Eastern Washington Fieldhouse
- Full name: Eastern Washington Fieldhouse
- Location: Cheney, Washington
- Owner: Eastern Washington State College
- Operator: Eastern Washington State College
- Capacity: 5,000

Construction
- Opened: 1949
- Demolished: 1977

Tenant
- Eastern Washington Eagles men's basketball (1949–1975)

= Eastern Washington Fieldhouse =

Multi-purpose arena in Cheney, Washington

Eastern Washington Fieldhouse was a 5,000-seat multi-purpose arena in Cheney, Washington. It was home to the Eastern Washington State College (EWSC) Eagles basketball team until the Reese Court opened in 1975. The facility was destroyed by fire on April 25, 1977.

==Building history==
The fieldhouse was moved to EWSC in 1947 and opened in 1948. The building had been located 70 miles away at Farragut Naval Training Station in Bayview, Idaho, where it had been used for drill. At EWSC the 800 foot long building was home to a gymnasium and swimming pool.

==Demolition==
In the fall of 1976 the building was condemned for life safety code violations.
EWSC contracted with George Kelp Building Wrecking Company of Spokane for the building's demolition. Old bolts in the building's roof construction could not be removed without cutting them out, and therefore a welder's torch was used.

==The fire==
At 11:10 am, the Cheney fire department got the call that the Fieldhouse was on fire. Twice before, small fires had been accidentally started by the demolition team. But this fire was different. The fire was started when a spark from a welder's torch found fuel in a pile of the building's dismantled material. With more than half the roof already removed, a "wind tunnel" effect was created as the fire pulled in the oxygen it needed to quickly grow. By 11:12 am, the fire chief was on the scene and sounded a mutual aid alarm. More than 30 firefighters from around the district responded. Within 10 minutes, the entire Fieldhouse was engulfed in flames. The blaze was so hot that reportedly cars parked almost 100 feet away were "scorched." A Cheney fire truck was even damaged by the heat. The firefighters, realizing the building was a complete loss, focused on containment and protecting the surrounding buildings. The fire wasn't under control until 2:00 pm. But winds in the area required crews to remain on scene an additional 12 hours.

In addition to the regular firefighters, there were many students involved. There were 2 fire hoses between the fieldhouse and the ROTC building that were used by the students. Their primary responsibility was protecting the ROTC building. At times they had to turn the hoses up into the eaves of the ROTC building's roof as fires had started there due to the heat. Other groups of students were using garden hoses to wet down those who were on the fire hoses. The heat between the buildings was quite high. Without the cooling from the garden hoses, the students on the fire hoses would not have been able to stay in there as they did not have firefighter's turnouts for protection.
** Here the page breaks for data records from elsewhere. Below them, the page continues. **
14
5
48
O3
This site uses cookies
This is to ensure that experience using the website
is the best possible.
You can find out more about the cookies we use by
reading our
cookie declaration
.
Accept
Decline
==The aftermath of the fire==
The Cheney Fire Department Chief Tony Singleton estimated that fire damage to the department's equipment exceeded $6,000. Total damage figures for the ROTC building came out at over $25,000 according to Singleton. The ROTC building's roof was so badly damaged that classes had to be held in another building for nearly a year. Sixteen firemen were treated for smoke inhalation and one fireman was treated for a cut on his hand. According to Singleton the toll of the fire could have been more serious than it turned out to be. Lt. Gene Bloom almost lost his life due to a falling roof shortly after responding to the fire.

Eastern Washington State College sought reimbursement for the $70 million worth of damages to the campus facilities.